- The problem:
What is needed is an exact copy of all the entries below.

- Source material:
● ● ● ●

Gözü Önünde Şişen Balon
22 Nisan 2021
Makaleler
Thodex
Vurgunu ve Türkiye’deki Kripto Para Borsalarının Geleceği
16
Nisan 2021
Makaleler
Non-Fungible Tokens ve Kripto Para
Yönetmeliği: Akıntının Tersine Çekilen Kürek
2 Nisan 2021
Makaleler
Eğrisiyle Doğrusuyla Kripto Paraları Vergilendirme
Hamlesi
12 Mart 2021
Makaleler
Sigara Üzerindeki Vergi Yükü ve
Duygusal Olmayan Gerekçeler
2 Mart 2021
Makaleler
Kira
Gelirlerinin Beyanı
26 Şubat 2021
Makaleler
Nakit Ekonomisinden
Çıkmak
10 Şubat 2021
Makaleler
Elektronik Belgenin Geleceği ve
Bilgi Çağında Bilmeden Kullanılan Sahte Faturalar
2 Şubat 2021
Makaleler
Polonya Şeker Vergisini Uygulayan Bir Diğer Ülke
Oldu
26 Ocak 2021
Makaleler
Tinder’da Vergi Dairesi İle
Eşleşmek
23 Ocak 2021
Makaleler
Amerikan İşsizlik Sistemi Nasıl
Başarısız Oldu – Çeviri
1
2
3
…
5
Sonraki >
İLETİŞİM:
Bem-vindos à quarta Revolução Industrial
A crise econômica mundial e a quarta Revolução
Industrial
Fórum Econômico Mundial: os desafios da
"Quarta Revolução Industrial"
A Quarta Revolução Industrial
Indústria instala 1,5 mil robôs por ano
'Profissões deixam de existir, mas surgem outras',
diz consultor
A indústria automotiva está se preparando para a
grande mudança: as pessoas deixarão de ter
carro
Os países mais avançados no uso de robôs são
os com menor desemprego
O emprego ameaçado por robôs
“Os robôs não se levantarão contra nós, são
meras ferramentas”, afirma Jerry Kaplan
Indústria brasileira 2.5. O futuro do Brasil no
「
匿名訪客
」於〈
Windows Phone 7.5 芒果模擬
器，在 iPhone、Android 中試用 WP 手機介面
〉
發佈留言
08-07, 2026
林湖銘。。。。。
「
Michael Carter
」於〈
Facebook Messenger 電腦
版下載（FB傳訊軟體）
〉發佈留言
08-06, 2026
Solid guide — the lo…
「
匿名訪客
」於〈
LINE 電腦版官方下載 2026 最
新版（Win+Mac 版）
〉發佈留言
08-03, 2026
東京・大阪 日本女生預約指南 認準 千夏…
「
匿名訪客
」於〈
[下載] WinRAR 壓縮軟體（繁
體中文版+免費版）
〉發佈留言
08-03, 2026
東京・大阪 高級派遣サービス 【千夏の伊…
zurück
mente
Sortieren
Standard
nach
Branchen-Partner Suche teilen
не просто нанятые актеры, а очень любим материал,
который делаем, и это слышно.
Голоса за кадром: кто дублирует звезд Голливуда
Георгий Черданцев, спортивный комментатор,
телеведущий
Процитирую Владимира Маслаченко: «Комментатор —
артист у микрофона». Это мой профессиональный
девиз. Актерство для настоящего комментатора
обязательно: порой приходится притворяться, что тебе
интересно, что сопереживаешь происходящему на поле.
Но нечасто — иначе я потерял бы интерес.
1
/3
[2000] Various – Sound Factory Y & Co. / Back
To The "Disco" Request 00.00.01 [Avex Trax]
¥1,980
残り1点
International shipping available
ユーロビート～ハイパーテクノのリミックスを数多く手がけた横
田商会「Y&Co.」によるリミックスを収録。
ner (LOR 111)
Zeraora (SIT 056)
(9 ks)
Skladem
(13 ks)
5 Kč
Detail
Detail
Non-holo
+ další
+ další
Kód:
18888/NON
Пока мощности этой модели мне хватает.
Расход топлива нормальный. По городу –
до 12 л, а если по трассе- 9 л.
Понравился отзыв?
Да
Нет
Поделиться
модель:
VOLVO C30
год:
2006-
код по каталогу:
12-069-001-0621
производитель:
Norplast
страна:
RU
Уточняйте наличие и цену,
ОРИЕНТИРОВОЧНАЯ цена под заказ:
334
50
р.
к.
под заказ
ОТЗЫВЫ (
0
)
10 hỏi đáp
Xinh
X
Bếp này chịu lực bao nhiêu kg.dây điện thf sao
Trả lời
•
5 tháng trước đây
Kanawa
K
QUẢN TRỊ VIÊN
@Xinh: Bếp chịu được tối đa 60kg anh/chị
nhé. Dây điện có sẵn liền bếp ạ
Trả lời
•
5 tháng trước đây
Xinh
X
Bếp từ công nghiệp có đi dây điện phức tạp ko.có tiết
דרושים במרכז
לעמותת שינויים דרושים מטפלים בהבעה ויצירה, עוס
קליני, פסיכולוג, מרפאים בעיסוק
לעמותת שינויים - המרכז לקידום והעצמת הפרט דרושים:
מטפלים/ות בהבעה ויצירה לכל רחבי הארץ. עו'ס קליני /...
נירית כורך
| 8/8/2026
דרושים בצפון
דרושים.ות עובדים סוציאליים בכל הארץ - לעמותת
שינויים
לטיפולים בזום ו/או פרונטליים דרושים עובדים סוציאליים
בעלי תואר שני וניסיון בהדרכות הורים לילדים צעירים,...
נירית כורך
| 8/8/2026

● ● ● ●

- Result of this task:
Gözü Önünde Şişen Balon
22 Nisan 2021
Makaleler
Thodex
Vurgunu ve Türkiye’deki Kripto Para Borsalarının Geleceği
16
Nisan 2021
Makaleler
Non-Fungible Tokens ve Kripto Para
Yönetmeliği: Akıntının Tersine Çekilen Kürek
2 Nisan 2021
Makaleler
Eğrisiyle Doğrusuyla Kripto Paraları Vergilendirme
Hamlesi
12 Mart 2021
Makaleler
Sigara Üzerindeki Vergi Yükü ve
Duygusal Olmayan Gerekçeler
2 Mart 2021
Makaleler
Kira
Gelirlerinin Beyanı
26 Şubat 2021
Makaleler
Nakit Ekonomisinden
Çıkmak
10 Şubat 2021
Makaleler
Elektronik Belgenin Geleceği ve
Bilgi Çağında Bilmeden Kullanılan Sahte Faturalar
2 Şubat 2021
Makaleler
Polonya Şeker Vergisini Uygulayan Bir Diğer Ülke
Oldu
26 Ocak 2021
Makaleler
Tinder’da Vergi Dairesi İle
Eşleşmek
23 Ocak 2021
Makaleler
Amerikan İşsizlik Sistemi Nasıl
Başarısız Oldu – Çeviri
1
2
3
…
5
Sonraki >
İLETİŞİM:
Bem-vindos à quarta Revolução Industrial
A crise econômica mundial e a quarta Revolução
Industrial
Fórum Econômico Mundial: os desafios da
"Quarta Revolução Industrial"
A Quarta Revolução Industrial
Indústria instala 1,5 mil robôs por ano
'Profissões deixam de existir, mas surgem outras',
diz consultor
A indústria automotiva está se preparando para a
grande mudança: as pessoas deixarão de ter
carro
Os países mais avançados no uso de robôs são
os com menor desemprego
O emprego ameaçado por robôs
“Os robôs não se levantarão contra nós, são
meras ferramentas”, afirma Jerry Kaplan
Indústria brasileira 2.5. O futuro do Brasil no
「
匿名訪客
」於〈
Windows Phone 7.5 芒果模擬
器，在 iPhone、Android 中試用 WP 手機介面
〉
發佈留言
08-07, 2026
林湖銘。。。。。
「
Michael Carter
」於〈
Facebook Messenger 電腦
版下載（FB傳訊軟體）
〉發佈留言
08-06, 2026
Solid guide — the lo…
「
匿名訪客
」於〈
LINE 電腦版官方下載 2026 最
新版（Win+Mac 版）
〉發佈留言
08-03, 2026
東京・大阪 日本女生預約指南 認準 千夏…
「
匿名訪客
」於〈
[下載] WinRAR 壓縮軟體（繁
體中文版+免費版）
〉發佈留言
08-03, 2026
東京・大阪 高級派遣サービス 【千夏の伊…
zurück
mente
Sortieren
Standard
nach
Branchen-Partner Suche teilen
не просто нанятые актеры, а очень любим материал,
который делаем, и это слышно.
Голоса за кадром: кто дублирует звезд Голливуда
Георгий Черданцев, спортивный комментатор,
телеведущий
Процитирую Владимира Маслаченко: «Комментатор —
артист у микрофона». Это мой профессиональный
девиз. Актерство для настоящего комментатора
обязательно: порой приходится притворяться, что тебе
интересно, что сопереживаешь происходящему на поле.
Но нечасто — иначе я потерял бы интерес.
1
/3
[2000] Various – Sound Factory Y & Co. / Back
To The "Disco" Request 00.00.01 [Avex Trax]
¥1,980
残り1点
International shipping available
ユーロビート～ハイパーテクノのリミックスを数多く手がけた横
田商会「Y&Co.」によるリミックスを収録。
ner (LOR 111)
Zeraora (SIT 056)
(9 ks)
Skladem
(13 ks)
5 Kč
Detail
Detail
Non-holo
+ další
+ další
Kód:
18888/NON
Пока мощности этой модели мне хватает.
Расход топлива нормальный. По городу –
до 12 л, а если по трассе- 9 л.
Понравился отзыв?
Да
Нет
Поделиться
модель:
VOLVO C30
год:
2006-
код по каталогу:
12-069-001-0621
производитель:
Norplast
страна:
RU
Уточняйте наличие и цену,
ОРИЕНТИРОВОЧНАЯ цена под заказ:
334
50
р.
к.
под заказ
ОТЗЫВЫ (
0
)
10 hỏi đáp
Xinh
X
Bếp này chịu lực bao nhiêu kg.dây điện thf sao
Trả lời
•
5 tháng trước đây
Kanawa
K
QUẢN TRỊ VIÊN
@Xinh: Bếp chịu được tối đa 60kg anh/chị
nhé. Dây điện có sẵn liền bếp ạ
Trả lời
•
5 tháng trước đây
Xinh
X
Bếp từ công nghiệp có đi dây điện phức tạp ko.có tiết
דרושים במרכז
לעמותת שינויים דרושים מטפלים בהבעה ויצירה, עוס
קליני, פסיכולוג, מרפאים בעיסוק
לעמותת שינויים - המרכז לקידום והעצמת הפרט דרושים:
מטפלים/ות בהבעה ויצירה לכל רחבי הארץ. עו'ס קליני /...
נירית כורך
| 8/8/2026
דרושים בצפון
דרושים.ות עובדים סוציאליים בכל הארץ - לעמותת
שינויים
לטיפולים בזום ו/או פרונטליים דרושים עובדים סוציאליים
בעלי תואר שני וניסיון בהדרכות הורים לילדים צעירים,...
נירית כורך
| 8/8/2026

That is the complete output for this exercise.